Task statement: Copy the listing below verbatim, everything from the line containing "Given the image: Segment" down to the end of the listing, both ends included.

(Collected data)

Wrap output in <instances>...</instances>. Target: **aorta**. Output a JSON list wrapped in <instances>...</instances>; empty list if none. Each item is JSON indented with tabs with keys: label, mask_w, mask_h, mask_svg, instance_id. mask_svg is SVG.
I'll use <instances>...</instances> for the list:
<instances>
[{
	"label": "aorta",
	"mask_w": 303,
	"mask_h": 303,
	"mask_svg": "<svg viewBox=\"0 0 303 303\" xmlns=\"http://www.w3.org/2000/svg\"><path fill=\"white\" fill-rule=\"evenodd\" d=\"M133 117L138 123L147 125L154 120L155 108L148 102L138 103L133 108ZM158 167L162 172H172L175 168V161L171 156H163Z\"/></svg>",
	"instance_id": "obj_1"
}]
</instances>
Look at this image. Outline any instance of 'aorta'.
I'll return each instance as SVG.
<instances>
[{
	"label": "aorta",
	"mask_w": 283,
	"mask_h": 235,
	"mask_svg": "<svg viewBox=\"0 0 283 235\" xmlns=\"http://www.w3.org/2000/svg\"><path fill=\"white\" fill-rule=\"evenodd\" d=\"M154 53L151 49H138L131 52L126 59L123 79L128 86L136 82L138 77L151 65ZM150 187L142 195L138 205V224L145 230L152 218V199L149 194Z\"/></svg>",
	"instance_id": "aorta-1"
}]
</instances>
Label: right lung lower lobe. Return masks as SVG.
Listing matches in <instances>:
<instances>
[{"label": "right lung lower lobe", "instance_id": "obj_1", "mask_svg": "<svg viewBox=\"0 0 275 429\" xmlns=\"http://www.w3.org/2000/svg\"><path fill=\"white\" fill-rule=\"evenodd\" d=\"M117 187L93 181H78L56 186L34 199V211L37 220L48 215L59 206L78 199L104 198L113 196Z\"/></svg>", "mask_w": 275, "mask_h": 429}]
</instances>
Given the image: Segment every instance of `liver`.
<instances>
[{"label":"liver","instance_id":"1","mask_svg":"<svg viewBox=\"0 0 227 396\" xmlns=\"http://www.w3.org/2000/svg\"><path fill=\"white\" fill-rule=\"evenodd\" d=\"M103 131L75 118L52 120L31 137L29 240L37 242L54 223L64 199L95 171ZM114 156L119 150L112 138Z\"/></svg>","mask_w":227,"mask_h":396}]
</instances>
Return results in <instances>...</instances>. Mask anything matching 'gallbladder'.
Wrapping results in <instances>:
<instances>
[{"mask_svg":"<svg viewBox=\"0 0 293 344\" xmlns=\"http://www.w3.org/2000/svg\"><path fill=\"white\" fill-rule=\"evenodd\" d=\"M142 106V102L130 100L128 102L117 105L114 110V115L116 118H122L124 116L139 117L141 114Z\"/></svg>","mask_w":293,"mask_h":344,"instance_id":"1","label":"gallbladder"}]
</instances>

Response to this task:
Given the image: Segment every instance of `liver`.
<instances>
[{"label":"liver","instance_id":"1","mask_svg":"<svg viewBox=\"0 0 227 396\" xmlns=\"http://www.w3.org/2000/svg\"><path fill=\"white\" fill-rule=\"evenodd\" d=\"M103 131L75 118L52 120L31 137L29 240L37 242L54 223L64 199L95 171ZM114 156L119 150L112 138Z\"/></svg>","mask_w":227,"mask_h":396}]
</instances>
Return results in <instances>...</instances>. Mask anything matching 'gallbladder'.
Wrapping results in <instances>:
<instances>
[{"mask_svg":"<svg viewBox=\"0 0 293 344\" xmlns=\"http://www.w3.org/2000/svg\"><path fill=\"white\" fill-rule=\"evenodd\" d=\"M142 106V102L130 100L128 102L117 105L114 110V115L116 118H122L124 116L139 117L141 114Z\"/></svg>","mask_w":293,"mask_h":344,"instance_id":"1","label":"gallbladder"}]
</instances>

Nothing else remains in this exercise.